The problem:
Your task is to copy the data exactly while leaving out every picture.

Data:
╭──
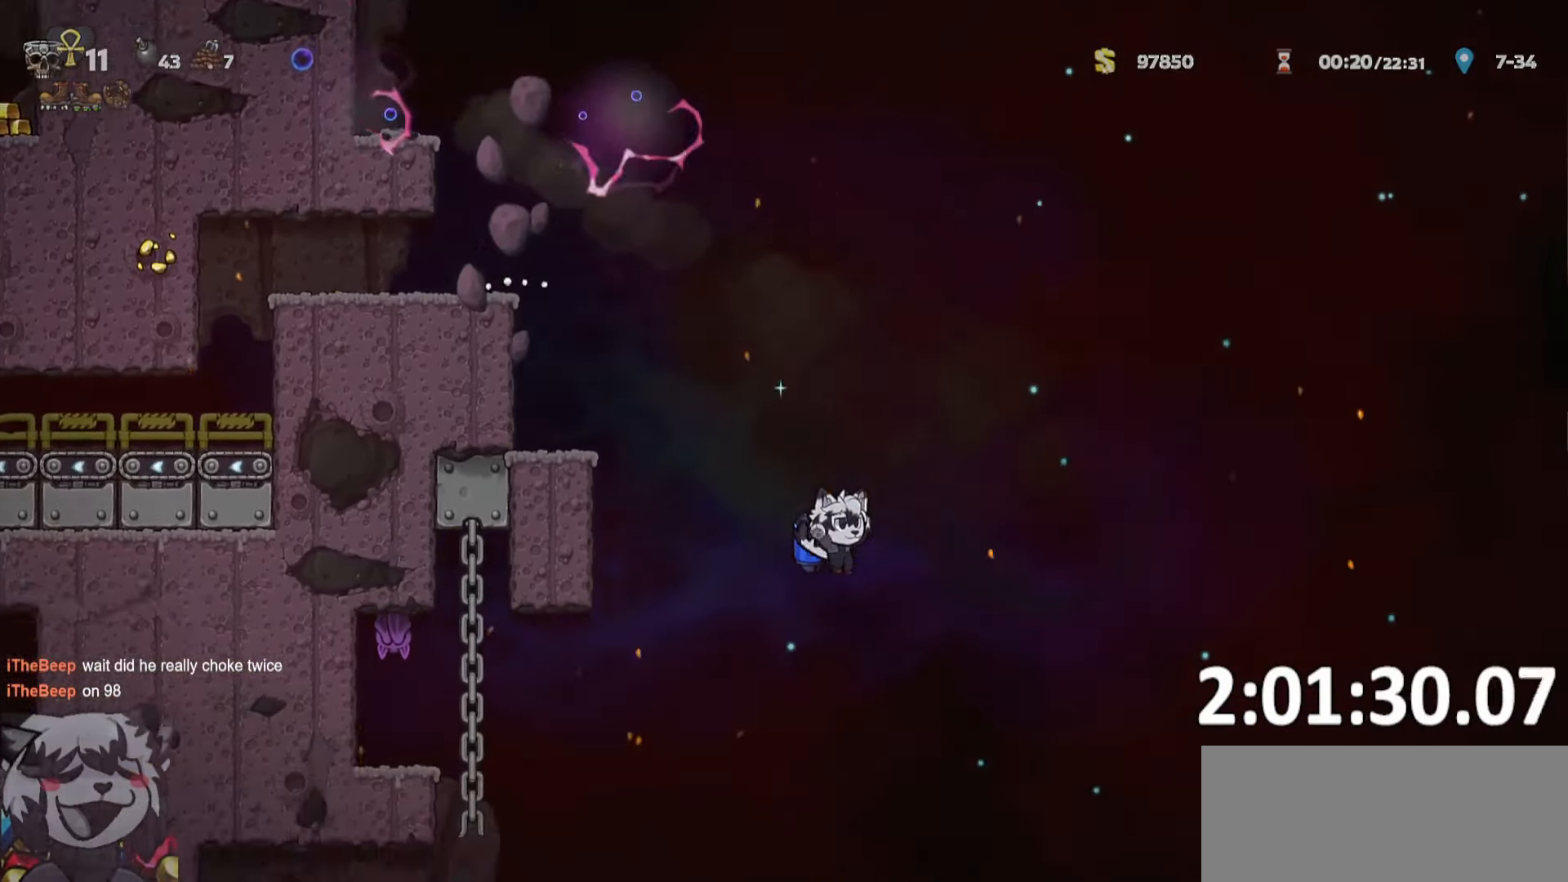
{"keys": [], "events": [[150, "run", "up"], [233, "d", "up"], [466, "ptt", "up"]]}
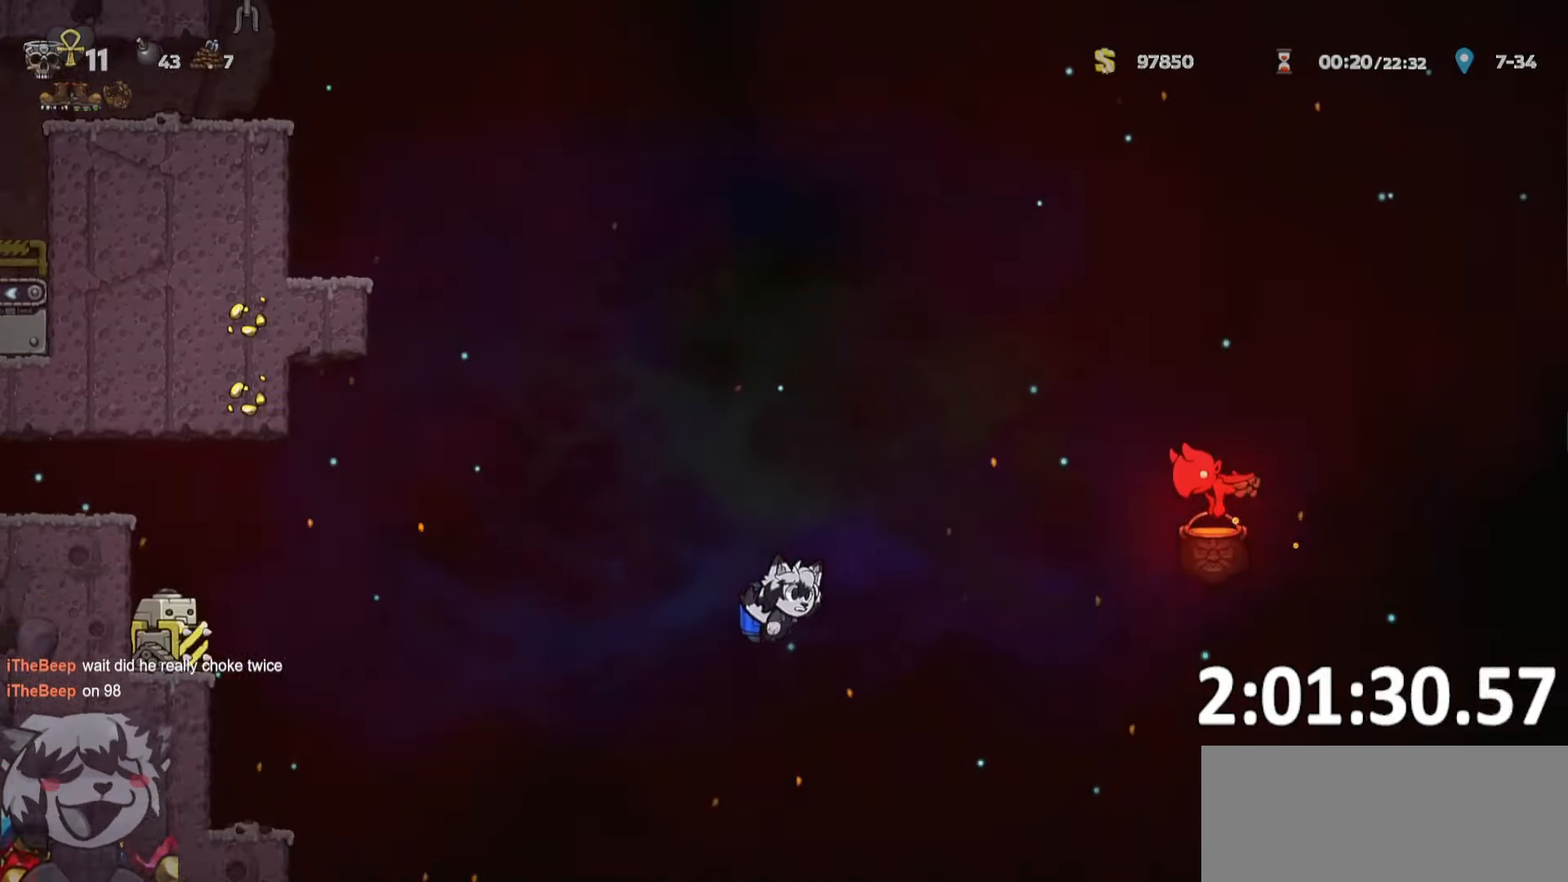
{"keys": ["a", "ptt", "run"], "events": [[66, "a", "down"], [116, "run", "down"], [433, "ptt", "down"]]}
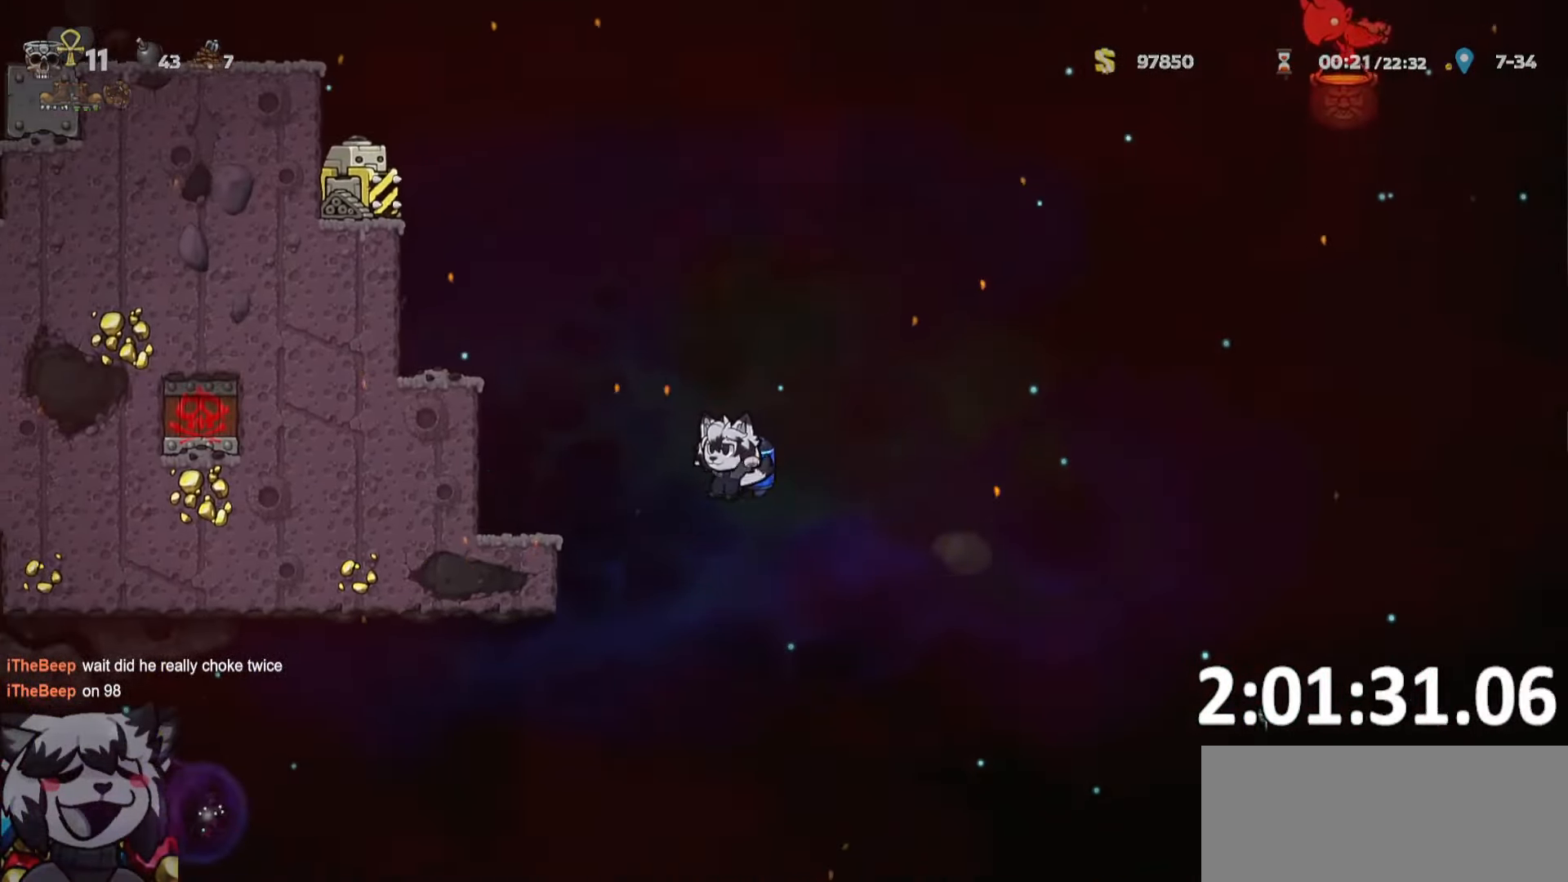
{"keys": ["a", "ptt", "run"], "events": [[33, "a", "up"], [33, "run", "up"], [116, "a", "down"], [116, "run", "down"]]}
╰──
Answer to this task:
{"keys": [], "events": [[150, "run", "up"], [233, "d", "up"], [466, "ptt", "up"]]}
{"keys": ["a", "ptt", "run"], "events": [[66, "a", "down"], [116, "run", "down"], [433, "ptt", "down"]]}
{"keys": ["a", "ptt", "run"], "events": [[33, "a", "up"], [33, "run", "up"], [116, "a", "down"], [116, "run", "down"]]}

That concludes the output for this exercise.